Saturday, January 5, 2013

Judging Code Quality

Unit 3 of CS101 introduces functions. One of the more challenging homework problems at the end of that unit was problem 3-8. Given a purported solution to a sudoku puzzle, represented as a list of lists, the assignment is to write a function that determines if the offered solution is valid. The function is to return True if the puzzle solution is valid, and return False otherwise.

One of the students was less than delighted with his solution. His function worked, but he wondered if it was Good Code or Bad Code? Some folks responded that the offered routine was too long, and that made it Bad Code. To see the original question and answer thread, follow this link:

I tried to give a more nuanced answer to the opinion question...

Good code is largely a matter of opinion, which is not to say I don’t have opinions. John’s point about the length of the procedure is a valid point. I’d also argue that clarity could be improved by better choice of variable names, or at least comments explaining what each variable represents.

len(length) set off alarm bells in my head. Looking at the routine, I gather “length” is the list of lists that makes up the sudoku puzzle. Again, a better variable name or a comment would make things easier to read.

In the end, the acid test is “does your program work?”. If I can make it fail with a test case, surely, you’d have to accept that the code has a problem. The ease or difficulty of correcting things is then a valid basis for judging if it’s Good Code or not. That isinstance test to screen out floating point numbers in the data worries me. What does it do if you hand it a different data type, like, say, a complex number? If you eventually arrive at a program that handles every test case I can think of, but the code bristles with odd tests to avoid problem X, Y and Z that we discovered, that still is probably not Good Code.
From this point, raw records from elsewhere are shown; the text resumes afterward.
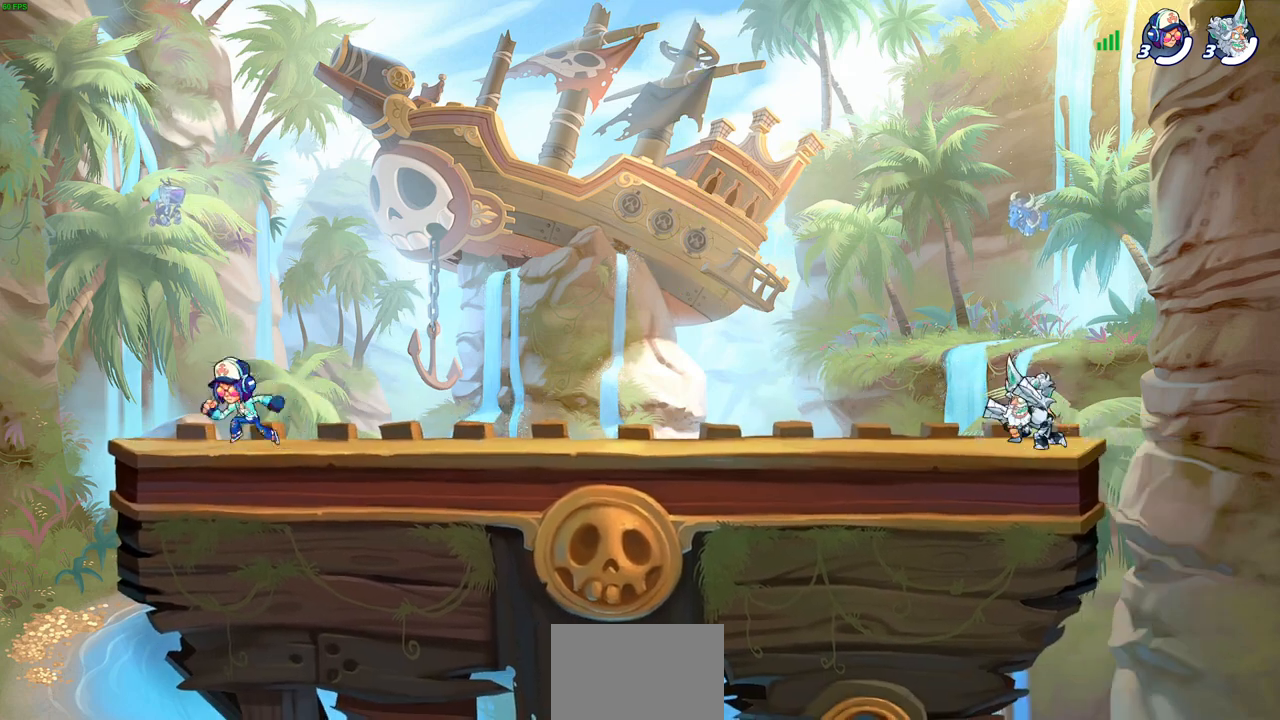
{"buttons": [], "left_stick": "center", "right_stick": "center", "events": []}
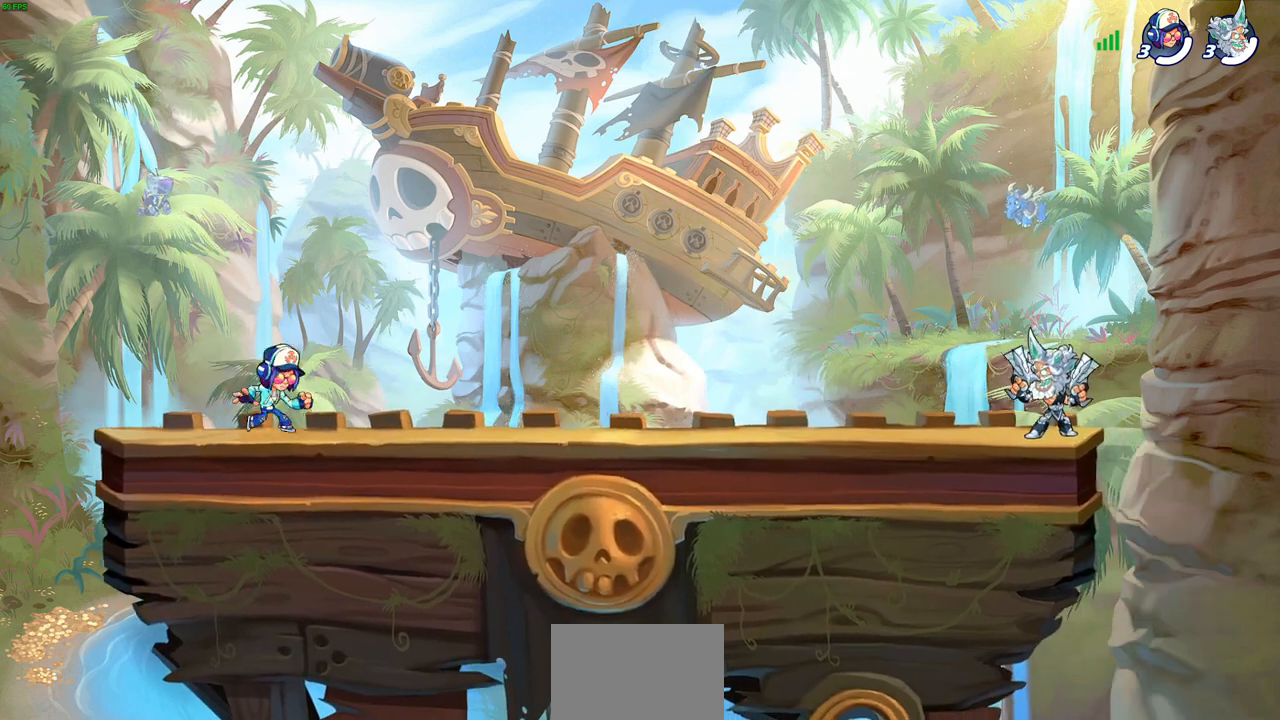
{"buttons": [], "left_stick": "center", "right_stick": "center", "events": []}
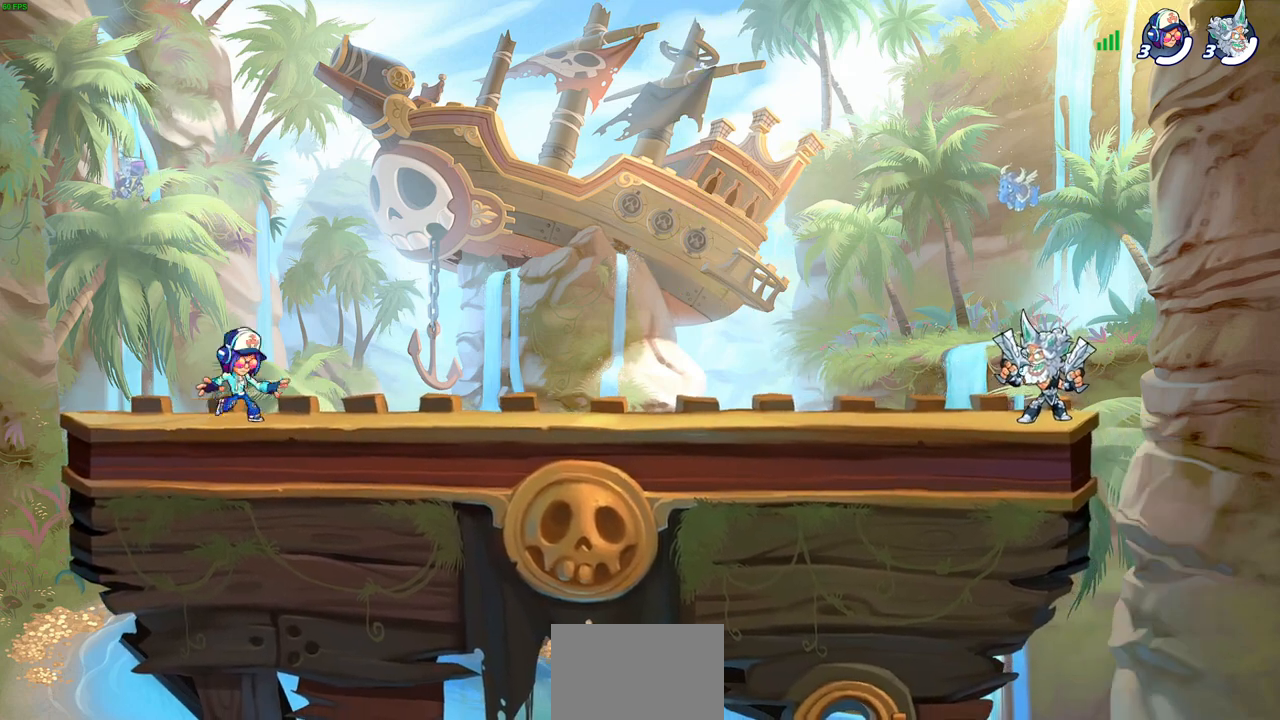
{"buttons": [], "left_stick": "right", "right_stick": "center", "events": [[50, "L1", "down"], [50, "left_stick", "up-left"], [117, "R2", "down"], [133, "CROSS", "down"], [200, "L1", "up"], [267, "left_stick", "down-left"], [283, "CROSS", "up"], [283, "R2", "up"], [367, "left_stick", "down-right"], [450, "left_stick", "right"]]}
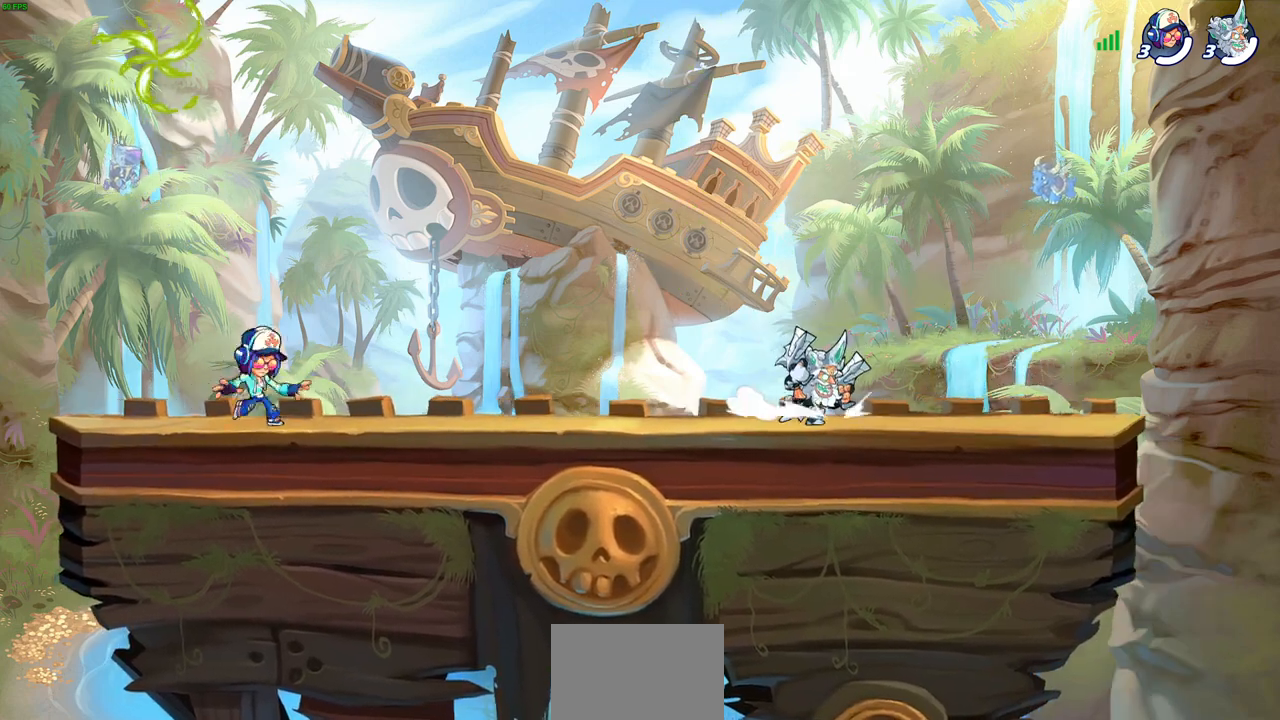
{"buttons": [], "left_stick": "down-left", "right_stick": "center", "events": [[67, "R2", "down"], [100, "CROSS", "down"], [200, "CROSS", "up"], [200, "R2", "up"], [267, "left_stick", "down-left"]]}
My version is already posted to the forum with some other sudoku question, so I won’t repost it here. My approach was to generate a list of all the integers that would be valid in a row. (e.g. for a 9x9 puzzle, any valid value should be in the list [1 2 3 4 5 6 7 8 9]. As I matched a value to the list, I’d delete that value from the list so if it came up again in the same row or same column, I’d reject the duplicate as invalid. For each row and each column, I freshly repopulate the list of valid integers.

One aspect of my code that I wasn’t completely happy with was that my code for checking of rows largely duplicated the code for checking columns. “Don’t Repeat Yourself” (DRY) is good guidance for writing Good Code.

One other area where I think my code could use improvement is I had no explicit test to make sure the puzzle data was square (length of each row exactly matching the number of rows). Would be easy to patch that in. is my collection of links to web pages pertaining to the topic of writing good code. The “Principles of Good Programming” pearl there is probably a good place to start reading.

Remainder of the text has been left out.